Well, I'm back at work today. A full working day. Weird. But I have discovered a few things.
1. I am relieved to have some time away from baby.
2. I miss the baby.
3. Although I always had planned to become a SAHM, I have spent eight years in the professional world and will have a hard time parting from it.
4. I have eight weeks left of work until I quit to be a SAHM, and I'm not sure it's going to be enough to get everything settled.
5. Eight weeks is too long to be away from my baby.
As you can see, I'm a bit conflicted.
I find myself oddly energized being back at work after a seven-week baby hiatus. I find my job to be stimulating and exciting. In an ideal world, I would take on one or two of my bajillion projects on a contract basis (as in, get paid to do them) and come to the office one or two days a week to accomplish those things. Then I could happily spend the rest of my time at home with the wee one.
Unfortunately, we don't live in an ideal world, and there's no money to replace me AND have me do some contract work as well. Even though this position could be expanded to two full-timers and still have room to grow.
You see, I work for the Church. I plan certain types of programming for this Catholic Diocese. I LOVE it. For years, I have been expanding the programs and program areas offered by my office. And there are a million other programming areas that could be explored by this position (as always in ministry). There are infinite possibilities. Lots of people out there who could be served. But there's only one me (and one me-replacement). Seriously, we could staff an office of six or eight people devoted to this work and still have room to grow. And I LOVE doing this work. (Did I say that already?)

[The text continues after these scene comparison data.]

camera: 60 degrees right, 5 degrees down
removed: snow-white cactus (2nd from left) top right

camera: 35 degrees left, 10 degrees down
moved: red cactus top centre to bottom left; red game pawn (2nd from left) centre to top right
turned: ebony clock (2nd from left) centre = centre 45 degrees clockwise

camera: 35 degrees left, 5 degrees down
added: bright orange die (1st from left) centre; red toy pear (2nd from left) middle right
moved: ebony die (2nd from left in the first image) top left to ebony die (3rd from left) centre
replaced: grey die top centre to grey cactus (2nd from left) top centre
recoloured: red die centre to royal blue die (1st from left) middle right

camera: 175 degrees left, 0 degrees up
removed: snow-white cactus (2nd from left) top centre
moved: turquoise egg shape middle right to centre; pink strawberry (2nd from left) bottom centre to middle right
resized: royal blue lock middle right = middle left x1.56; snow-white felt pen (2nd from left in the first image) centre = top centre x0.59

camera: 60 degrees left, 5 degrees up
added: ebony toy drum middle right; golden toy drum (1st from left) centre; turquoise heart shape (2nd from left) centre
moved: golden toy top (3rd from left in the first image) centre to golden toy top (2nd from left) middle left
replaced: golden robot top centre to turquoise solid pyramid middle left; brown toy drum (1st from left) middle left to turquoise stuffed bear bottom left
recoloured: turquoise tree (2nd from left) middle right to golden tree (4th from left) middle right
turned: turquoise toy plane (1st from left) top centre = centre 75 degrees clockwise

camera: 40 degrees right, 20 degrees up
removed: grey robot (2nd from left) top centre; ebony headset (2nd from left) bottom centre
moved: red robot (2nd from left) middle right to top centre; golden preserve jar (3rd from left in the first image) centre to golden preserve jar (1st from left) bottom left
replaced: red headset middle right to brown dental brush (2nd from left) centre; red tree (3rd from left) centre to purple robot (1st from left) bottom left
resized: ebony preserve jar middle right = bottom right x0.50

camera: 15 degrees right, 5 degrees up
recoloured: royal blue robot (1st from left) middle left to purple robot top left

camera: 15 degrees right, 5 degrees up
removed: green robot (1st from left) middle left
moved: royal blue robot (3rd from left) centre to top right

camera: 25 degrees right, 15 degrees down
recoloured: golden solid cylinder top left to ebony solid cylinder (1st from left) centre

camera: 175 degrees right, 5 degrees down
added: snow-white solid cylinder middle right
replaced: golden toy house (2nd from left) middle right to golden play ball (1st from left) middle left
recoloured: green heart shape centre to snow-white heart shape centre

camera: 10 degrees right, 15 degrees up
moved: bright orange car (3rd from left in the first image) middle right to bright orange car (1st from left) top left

On the other side of the coin, there is NO WAY I could continue doing this full time. It is too hard to be away from the baby that often. But as much as I love my baby and love spending time with her, I need both the social and professional stimulation of working in these ministries. So, it looks like I will be volunteering my time for a project here and a project there. Not that I mind volunteering, but it would certainly help our bottom line (and my motivation) if there were some money behind it.
Now on to some baby talk. The baby is off schedule. Like SEVERELY off schedule. During our Christmas "vacation"...the week between the holidays when we were both off work, we did not spend even one full day at home. We were off to this party and that gathering, and the baby suffered. Which, of course, meant that we suffered. On the days when were weren't required to be anywhere before noon, we all slept until about 9:30 (the baby, of course, waking to eat a couple of times). This has royally screwed up the baby. We had to wake her at 6:30 this morning to get her fed and clothed and off to the sitter, and I think she was a little bit upset with us. But now, it's up to us to get her up at 6:30 every morning so that we can start training her little body to be on a consistent schedule. We'll see if this holds up on the weekends when we sleep-deprived working parents have to be motivated to wake a sleeping baby instead of continuing to sleep ourselves.
Eight weeks people. This is what it's going to be like for EIGHT WEEKS. Serious sleep deprivation ahead. Be warned that it may affect the content of this site. This is my venue for serious complaining, so I'm just letting my three readers know now that I may be a little grumpy. Now on to something productive, before the caffeine wears off.